10. Sacramento Kings
W tamtym sezonie potrzeba było aż 46 wygranych, żeby zająć dziesiąte miejsce na zachodzie. Podejrzewam, że w tym sezonie będzie podobnie. I to jest w mojej ocenie mniej więcej sufit tej drużyny. Przepraszam jej fanów. Będą lepsi, niż średni, ale gorsi od elity zachodu. Fox, DeRozan, Sabonis są doświadczonymi i klasowymi zawodnikami, ale w skali całej rotacji brakuje im do lepszych drużyn.

11. Houston Rockets
Trener Ime Udoka mówi o play-offowych ambicjach. Wierzę mu, że takie są. Ale wydaje mi się, że na koniec sezonu, tej drużynie może zabraknąć paru wygranych do znalezienia się w pierwszej dziesiątce zachodu. Cóż zrobić? Ta konferencja, od góry do dołu, napakowana jest talentem, doświadczeniem i wysokimi ambicjami. Czy Alperen Sengun, Jalen Green, Fred VanVleet i koledzy mogą wyprzedzić którąś z ekip ponad nimi na mojej liście? Jasne! Ale nie postawię na to teraz. Rok temu 41 wygranych dało im właśnie jedenaste miejsce. O ile mogą być lepsi w tym?

12. Los Angeles Clippers
Nie wiem czy wiecie, ale Clippers od 12 sezonów zaliczają rozgrywki z dodatnim bilansem!
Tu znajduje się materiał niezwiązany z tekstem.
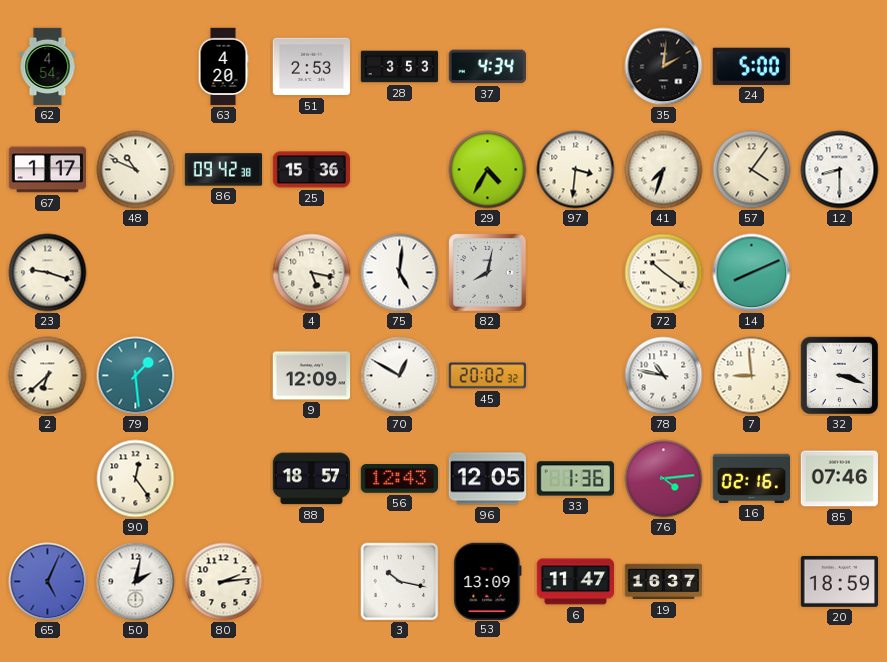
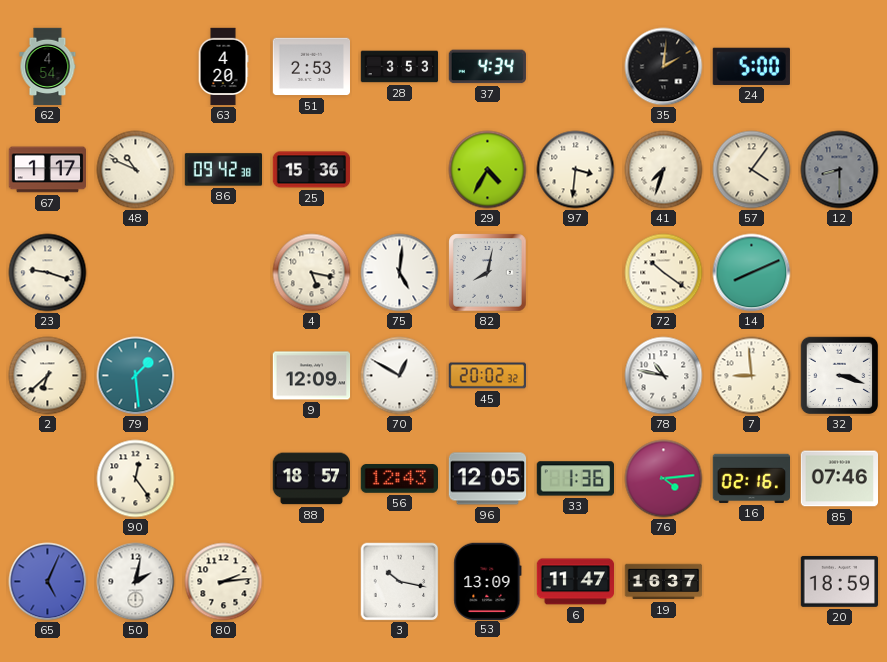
12 dial: white -> grey
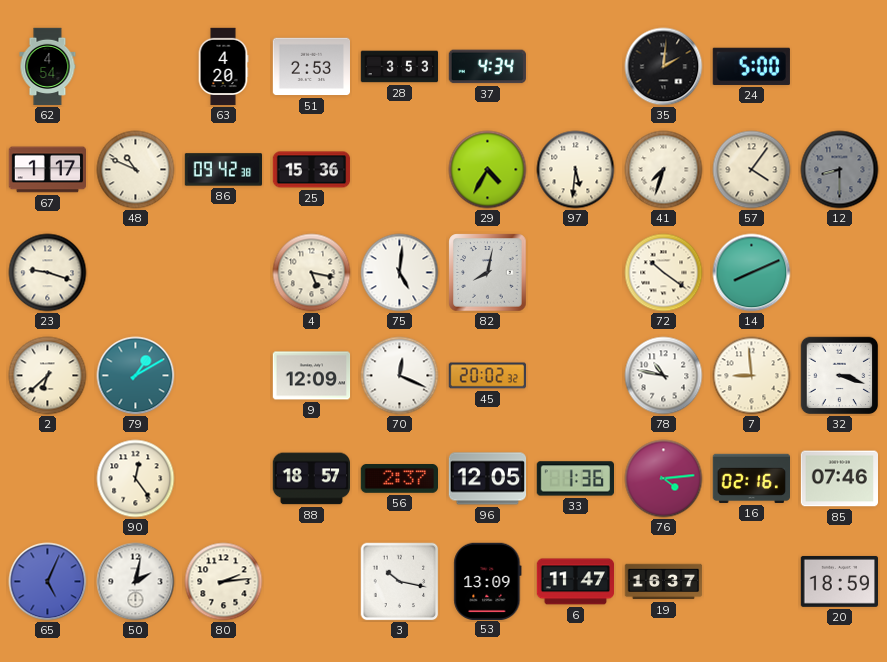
97: 3:31 -> 5:31
79: 1:29 -> 1:10
70: 12:50 -> 12:19
56: 12:43 -> 2:37
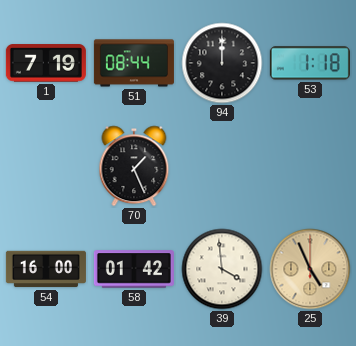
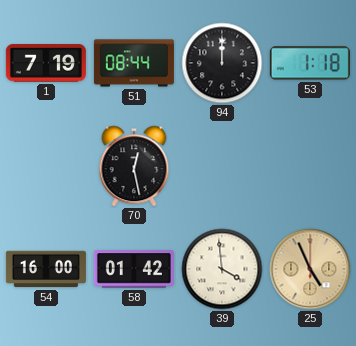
70: 1:26 -> 12:28
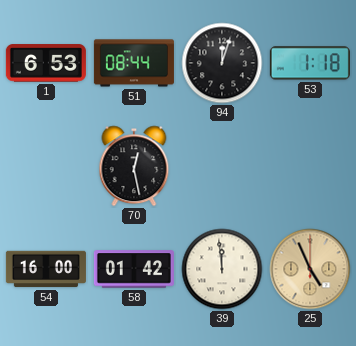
1: 7:19 -> 6:53
94: 12:00 -> 12:03
39: 3:59 -> 11:59
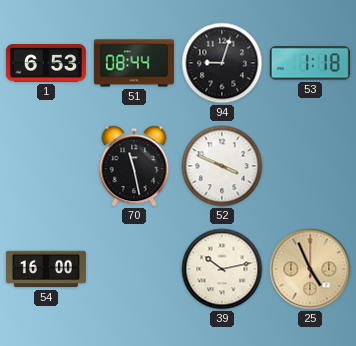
94: 12:03 -> 9:03
70: 12:28 -> 11:28
52: none -> 3:49
58: 01:42 -> none
39: 11:59 -> 10:13
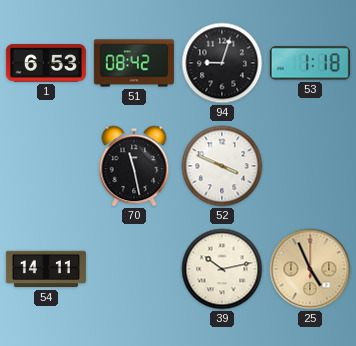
51: 08:44 -> 08:42
54: 16:00 -> 14:11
To najdłuższa aktywna seria w NBA. Będzie im jednak ciężko ją utrzymać. Nie mają już Paula George’a, Kawhi Leonard jest kontuzjowany, a James Harden ma 35 lat, więc ciężko oczekiwać, że przez 82 mecze będzie ciągnął tę ekipę tak, jak kiedyś czynił to z Rockets. Clippers nie mają wyboru w przyszłorocznym drafcie, więc tankowanie nie ma u nich sensu. Przenieśli się do nowej hali, więc będą walczyć. Tej walki wystarczy na lepszy bilans od drużyn tankujących, ale do złapania ekip play-inowych potrzebny by był zdrowy sezon Leonarda. A na to się nie zanosi.

13. San Antonio Spurs
Myślę, że powalczą miesiąc, może dwa, żeby sprawdzić na czym stoją, żeby poznać dystans dzielący ich od czołówki. Bo ten dystans jest i jak na mój gust, nie do końca rozsądnym byłoby w ich przypadku bić się o… no właśnie, o co? Pomijając wielkie kontuzje u rywali i jakieś zdarzenia losowe, których moja wyobraźnia teraz nie rysuje w mojej głowie, to kogo z listy powyżej Spurs mogą realnie prześcignąć? Clippers? Może. I tyle. Każda z drużyn, które mam nad Spurs, jest od nich lepsza. Takie są realia. Ale nie powiem, fajnie byłoby zobaczyć ich w roli „kopciuszka”, lub jak wolisz „czarnego konia”. Wembanyama, CP3, Sochan, coach Pop. Ładnie by się to oglądało!

14. Utah Jazz
Będą walczyć, ale nie będą wygrywać. Trzeci rok z rzędu nie popełnią tego samego błędu. A błąd polegał na tym, że przez za dużą liczbę wygranych (37 i 31) dwa razy wybierali z dziewiątym numerem. Tym razem zatankują porządnie, do pełna. Blazers nie przebiją, ale i tak będą nisko. Lauri Markkanen będzie im w tym przeszkadzał swoją dobrą grą, ale i na to są sposoby. Już nie takie rzeczy widział, jeden z drugim, lekarz orzecznik.

15. Portland Trail Blazers
Najłatwiejszy w tym sezonie typ. Są słabi, chcą być słabi, będą słabi. W tej drużynie jest parę ciekawych wątków do śledzenia. Na przykład rozwój Scoota Hendersona, albo czy ktoś skusi się, albo raczej nabierze się, na Deandre Aytona albo Jeramiego Granta. Albo kiedy pracę straci Chauncey Billups. Ale to tylko detale. Fakty są takie, że Blazers będą szorować dno ligi. Razem z Wizards i Nets rzecz jasna.